To understand the increased risks posed from “blank” assignments, it is worth
understanding the arcane process by which mortgages are transferred from a
securitization sponsor to the trust. As we stated in our comment of October 12th:
“Nearly all Pooling and Servicing Agreements require that “On the Closing Date, the Purchaser will assign to the Trustee pursuant to the Pooling and Servicing Agreement all of its right, title and interest in and to the Mortgage Loans and its rights under this Agreement (to the extent set forth in Section 15), and the Trustee shall succeed to such right, title and interest in and to the Mortgage Loans and the Purchaser’s rights under this Agreement (to the extent set forth in Section 15)”. Also, an Assignment of Mortgage must accompany each note and this almost never happens. We believe nearly every single loan transferred was transferred to the Trust in “blank” name.
“In blank name” is a concern to us because of the increased risks of documentation failure that it brings. When a note is assigned “in blank name” it apparently becomes a “bearer instrument”. As a result the requirements of transfer become significantly more cumbersome and at risk of failure. Because “blank name” makes this a bearer instrument, a receipt of delivery and acceptance from the originator to the sponsor, a receipt of delivery and acceptance from the sponsor to the depositor, and a receipt of delivery and acceptance from the depositor to the trustee are all required. Moreover, the custodian must have all of these documents and the original notes before the loan is considered to be owned by the trust. It is the responsibility of the trustee to make sure that all documentation has been properly delivered to the custodian and, it is our belief and understanding, that is would be the trustees that would be on the hook for failing in that capacity.

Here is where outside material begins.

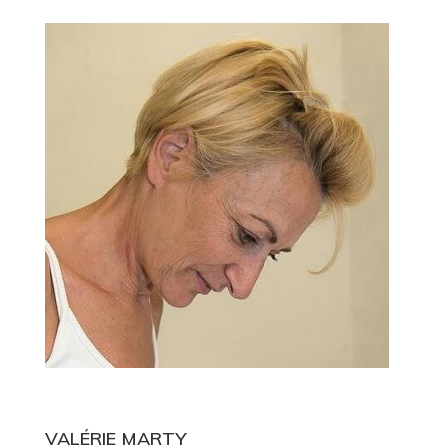
VALÉRIE MARTY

There have been a large numbers of foreclosure proceedings where, because of improper assignments, the trust has been unable to demonstrate the right to foreclose. It is thus that we raised concern about the transfer “in blank name”. We do believe it likely the rush to move large volumes of loans may well have resulted in operational failures in the “true sale” process by some selling firms and trustees. Were this “missing assignment” problem, which we are witnessing in individual foreclosure proceedings, to be found to have resulted from widespread failure of issuers and trusts to properly transfer rights there would be appear to be a strong legal basis for the calling into question securitizations. As example, consider an investor who bought an MBS security in 2007 and sold that MBS at a loss in the market meltdown of 2008. As a result of the information coming out during the “foreclosure moratoria”, the investor might now witness the trusts inability to
foreclose on a defaulted borrower because it is found not to have properly perfected their mortgage note claim. Substantively, the original investor who bought and took a loss on a “mortgage backed” security would have taken a loss on a “mortgage backed” that did not properly own the mortgages it claimed to be backed by. It is reasonable to believe that this investor would consider suit against the trustee to recoup losses.
Unfortunately, the rising uncertainty is only increased by the current reality that real
estate, trust and many of the related tax issues are currently addressed as state rather than federal issues. Other than offering to act as referee, short of a politically charged battle that may result from asserting interstate commerce authorities, there appears no current opportunity for the federal government to create a uniform solution.